Rest is a key component of treatment since the injury needs time to heal. The patient needs to stay off the knee. Applying ice is a common way of reducing swelling and inflammation and reducing pain. The RICE method (rest, ice, compression and elevation) can be over the first three days of healing. keeping the injured leg elevated will help to prevent further inflammation. Anti-inflammatory drugs may also be prescribed to reduce swelling and pain.
Certain taping and strapping techniques may also be utilized to help relieve pressure and support the injured area. Some athletes continue to use these methods long after they have recovered to prevent hamstring tendonitis from recurring.
Once the injury has healed, the doctor or physiotherapist will recommend a rehabilitation programme which includes strengthening and stretching. This will help the patient to eventually return to sports and normal activity. It is important not to push the injured area to the point of pain.
If the hamstring tendonitis is severe or other treatments have not been successful, medical professions may administer steroid drug injections as a last resort.
While these reduce inflammation and ease the pain, they may also weaken the tendon and lead to a rupture eventually.
There are some gentle exercises which you can do to stretch your hamstring muscles. The first is the seated chair stretch. Sit towards the front edge of the chair and straighten one leg in front of you. Keep your heel off the ground and your toes pointed at the ceiling. Next, lean forward over the outstretched leg while keeping your back straight. You should feel the stretch in the back of your thighs. For a slightly more intense stretch, prop your heel on a stool rather than the floor. The stretch will be deeper the higher you place your foot.

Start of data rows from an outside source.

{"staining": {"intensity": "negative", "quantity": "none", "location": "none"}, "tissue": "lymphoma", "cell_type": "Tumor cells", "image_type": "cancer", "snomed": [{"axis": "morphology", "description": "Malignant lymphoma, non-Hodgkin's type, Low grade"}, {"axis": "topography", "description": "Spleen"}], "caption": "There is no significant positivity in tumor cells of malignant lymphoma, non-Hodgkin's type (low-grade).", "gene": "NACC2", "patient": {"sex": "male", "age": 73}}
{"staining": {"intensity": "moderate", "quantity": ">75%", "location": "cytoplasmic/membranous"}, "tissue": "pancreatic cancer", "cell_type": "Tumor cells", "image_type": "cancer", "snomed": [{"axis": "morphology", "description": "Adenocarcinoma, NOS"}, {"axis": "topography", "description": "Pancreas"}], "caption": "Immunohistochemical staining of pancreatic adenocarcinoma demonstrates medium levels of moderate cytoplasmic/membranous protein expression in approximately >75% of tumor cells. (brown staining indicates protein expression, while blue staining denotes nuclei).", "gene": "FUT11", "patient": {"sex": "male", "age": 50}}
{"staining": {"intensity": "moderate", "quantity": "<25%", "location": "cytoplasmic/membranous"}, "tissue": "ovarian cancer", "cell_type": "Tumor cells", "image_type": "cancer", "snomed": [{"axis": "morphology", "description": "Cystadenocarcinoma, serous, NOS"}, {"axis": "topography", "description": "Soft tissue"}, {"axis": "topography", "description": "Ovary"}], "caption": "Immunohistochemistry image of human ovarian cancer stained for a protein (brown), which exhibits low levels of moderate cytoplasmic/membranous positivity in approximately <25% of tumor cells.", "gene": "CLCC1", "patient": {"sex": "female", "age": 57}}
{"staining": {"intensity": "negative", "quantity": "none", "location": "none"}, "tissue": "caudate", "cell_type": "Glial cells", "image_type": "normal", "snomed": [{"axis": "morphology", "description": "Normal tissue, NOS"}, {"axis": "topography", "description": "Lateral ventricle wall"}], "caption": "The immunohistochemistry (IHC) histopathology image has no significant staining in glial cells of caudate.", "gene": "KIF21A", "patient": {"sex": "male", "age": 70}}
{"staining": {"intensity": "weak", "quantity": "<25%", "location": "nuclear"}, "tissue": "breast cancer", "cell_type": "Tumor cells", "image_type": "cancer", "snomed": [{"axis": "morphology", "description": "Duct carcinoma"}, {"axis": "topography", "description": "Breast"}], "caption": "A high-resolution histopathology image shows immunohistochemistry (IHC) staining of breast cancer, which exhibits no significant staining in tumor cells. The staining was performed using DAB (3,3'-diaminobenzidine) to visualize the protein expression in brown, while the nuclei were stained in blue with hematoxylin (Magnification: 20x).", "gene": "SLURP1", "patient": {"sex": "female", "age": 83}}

An intermediate level stretch is the supine hamstring stretch or towel hamstring stretch. To do this, lie on the floor with your left knee bent and your left foot flat on the floor. Keep your abdominal muscles tight and lift the straight right leg slowly upward. To make things easier, you can try wrapping an exercise band around your right instep and holding onto the ends to help you lift your leg. hold for at least 15 seconds, then lower the leg to the floor. Repeat this action three times per side.